Sport

Iker Casillas: "Happel-Gras als Souvenir"

Heute Redaktion
14.09.2021, 17:09

Stargoalie von Real Madrid und Held der EURO 2008: Seine Erinnerungen an eine magische Fußball-Nacht und: Seine Gedanken über Österreichs junge Elf, das Spiel am Mittwoch sowie die Idole Ronaldo und Kaka.

Herr Casillas, das Länderspiel am Mittwoch gegen Österreich im Wiener Happel-Stadion - etwas ganz Besonderes für Sie?

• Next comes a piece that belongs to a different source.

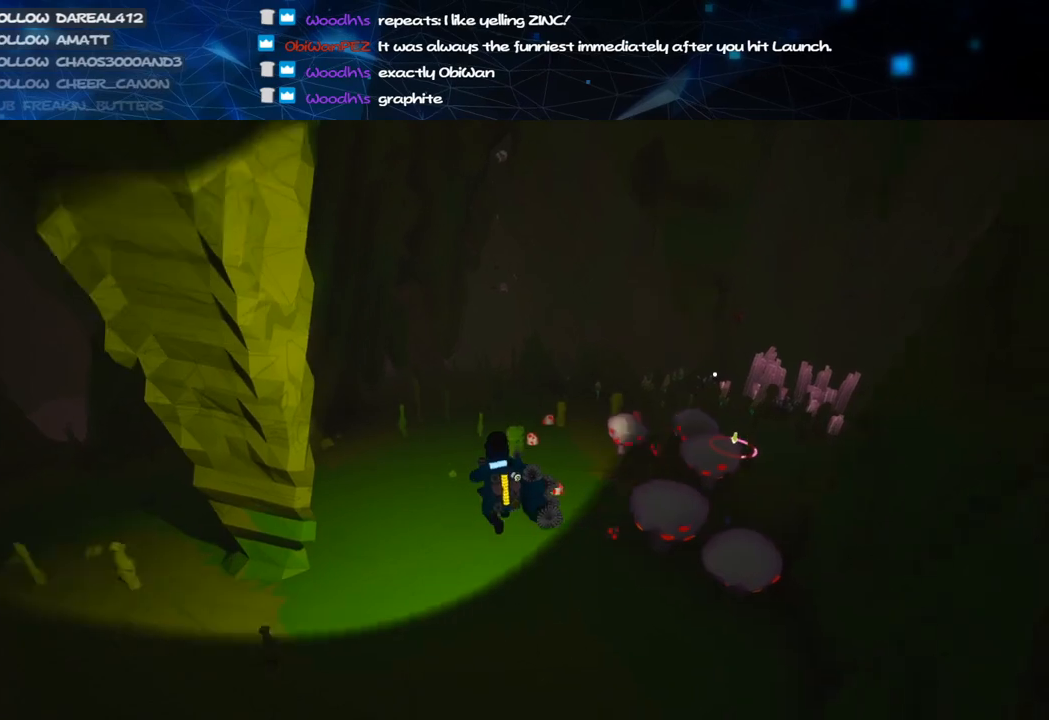
{"keys": ["w"], "mouse": ["right"], "events": [[100, "mouse_right", "down"], [140, "a", "down"], [240, "a", "up"]]}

Natürlich, diese Stadt und dieses Stadion werden immer in meinem Herzen sein. Der Finalsieg gegen Deutschland war der Höhepunkt meiner Karriere - nicht zu vergleichen mit den Erfolgen bei Real Madrid. Ein Stück Rasen vom Torraum im Happel-Stadion erinnert mich an diese magische Nacht.

Was sonst noch?

Dieses Gefühl, als ich den Pokal in die Höhe stemmen durfte. Es war unbeschreiblich, ich konnte meine Tränen nicht mehr zurückhalten.

Wann war für Sie klar, dass Spanien den Titel holen kann?

Nach dem Viertelfinalsieg gegen Italien. Da wussten wir, wir können mit dieser schlimmen Serie, die entscheidenden Partien zu verlieren, brechen. Als Fabregas den letzten Penalty verwertet hatte, platzte ich fast vor Glück.

Experten sehen Spanien als derzeit weltbestes Team. Was macht diese Truppe so stark?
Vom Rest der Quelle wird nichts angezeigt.